§ EXERCISE PROMPT
Return all lines from the listing below in which "Write" appears.

§ DATA EXTRACT
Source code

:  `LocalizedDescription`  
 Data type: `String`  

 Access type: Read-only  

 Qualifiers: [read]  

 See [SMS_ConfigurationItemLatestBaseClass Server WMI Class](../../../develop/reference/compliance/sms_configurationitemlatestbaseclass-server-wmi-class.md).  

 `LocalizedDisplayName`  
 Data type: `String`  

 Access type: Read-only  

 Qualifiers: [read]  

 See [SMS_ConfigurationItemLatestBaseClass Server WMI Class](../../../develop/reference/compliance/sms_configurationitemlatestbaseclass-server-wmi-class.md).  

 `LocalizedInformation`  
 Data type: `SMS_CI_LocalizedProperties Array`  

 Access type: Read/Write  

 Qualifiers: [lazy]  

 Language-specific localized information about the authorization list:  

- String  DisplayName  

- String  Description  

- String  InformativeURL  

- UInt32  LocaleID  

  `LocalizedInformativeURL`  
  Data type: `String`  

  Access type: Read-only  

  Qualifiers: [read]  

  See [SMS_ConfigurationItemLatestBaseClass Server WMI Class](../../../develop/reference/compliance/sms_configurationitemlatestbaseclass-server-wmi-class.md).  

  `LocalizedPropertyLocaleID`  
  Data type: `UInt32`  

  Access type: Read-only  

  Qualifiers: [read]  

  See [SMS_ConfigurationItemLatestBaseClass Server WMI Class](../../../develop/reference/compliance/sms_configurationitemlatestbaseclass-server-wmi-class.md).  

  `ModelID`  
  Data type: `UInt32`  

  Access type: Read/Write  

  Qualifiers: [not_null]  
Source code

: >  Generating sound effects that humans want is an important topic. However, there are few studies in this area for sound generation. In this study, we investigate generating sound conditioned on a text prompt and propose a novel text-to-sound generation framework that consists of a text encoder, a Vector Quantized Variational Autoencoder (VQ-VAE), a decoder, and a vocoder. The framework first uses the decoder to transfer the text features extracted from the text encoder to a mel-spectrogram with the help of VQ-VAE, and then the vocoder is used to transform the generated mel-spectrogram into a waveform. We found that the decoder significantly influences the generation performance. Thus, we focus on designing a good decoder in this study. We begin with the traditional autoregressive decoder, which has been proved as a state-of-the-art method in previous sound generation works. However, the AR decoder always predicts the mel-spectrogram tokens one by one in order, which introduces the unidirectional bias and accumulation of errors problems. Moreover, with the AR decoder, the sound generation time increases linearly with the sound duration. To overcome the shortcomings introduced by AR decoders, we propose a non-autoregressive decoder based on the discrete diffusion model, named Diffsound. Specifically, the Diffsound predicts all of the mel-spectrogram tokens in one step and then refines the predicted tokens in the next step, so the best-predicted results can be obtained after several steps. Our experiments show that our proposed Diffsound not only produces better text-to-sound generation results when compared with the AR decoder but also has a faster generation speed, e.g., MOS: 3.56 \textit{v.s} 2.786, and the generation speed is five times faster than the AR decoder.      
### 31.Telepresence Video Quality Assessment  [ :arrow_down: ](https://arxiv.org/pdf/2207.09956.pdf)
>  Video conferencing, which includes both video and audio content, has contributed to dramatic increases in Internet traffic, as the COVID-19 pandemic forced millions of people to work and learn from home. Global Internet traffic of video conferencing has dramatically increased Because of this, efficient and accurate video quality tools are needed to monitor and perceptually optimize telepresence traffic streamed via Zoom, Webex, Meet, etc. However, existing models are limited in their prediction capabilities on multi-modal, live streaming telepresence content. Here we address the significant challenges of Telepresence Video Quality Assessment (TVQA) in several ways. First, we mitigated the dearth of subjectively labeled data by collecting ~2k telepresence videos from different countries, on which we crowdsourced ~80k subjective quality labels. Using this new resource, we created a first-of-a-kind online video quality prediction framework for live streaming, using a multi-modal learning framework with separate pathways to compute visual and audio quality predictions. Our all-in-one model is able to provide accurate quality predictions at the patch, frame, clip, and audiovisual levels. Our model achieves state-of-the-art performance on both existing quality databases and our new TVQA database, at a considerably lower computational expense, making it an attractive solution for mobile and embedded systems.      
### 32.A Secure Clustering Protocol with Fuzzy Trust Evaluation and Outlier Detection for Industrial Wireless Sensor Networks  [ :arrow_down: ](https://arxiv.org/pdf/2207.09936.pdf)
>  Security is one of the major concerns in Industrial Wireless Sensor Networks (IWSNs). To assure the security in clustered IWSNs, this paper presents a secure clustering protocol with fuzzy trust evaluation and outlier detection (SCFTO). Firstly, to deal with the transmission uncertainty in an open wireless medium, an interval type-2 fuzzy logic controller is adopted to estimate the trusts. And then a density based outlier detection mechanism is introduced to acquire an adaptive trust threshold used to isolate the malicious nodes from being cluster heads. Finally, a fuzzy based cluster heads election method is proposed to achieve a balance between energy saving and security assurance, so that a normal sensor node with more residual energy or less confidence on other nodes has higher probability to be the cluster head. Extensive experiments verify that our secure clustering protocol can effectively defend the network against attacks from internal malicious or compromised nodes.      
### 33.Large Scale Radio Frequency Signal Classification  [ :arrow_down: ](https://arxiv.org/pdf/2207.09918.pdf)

§ ANSWER SECTION
 Access type: Read/Write  
  Access type: Read/Write  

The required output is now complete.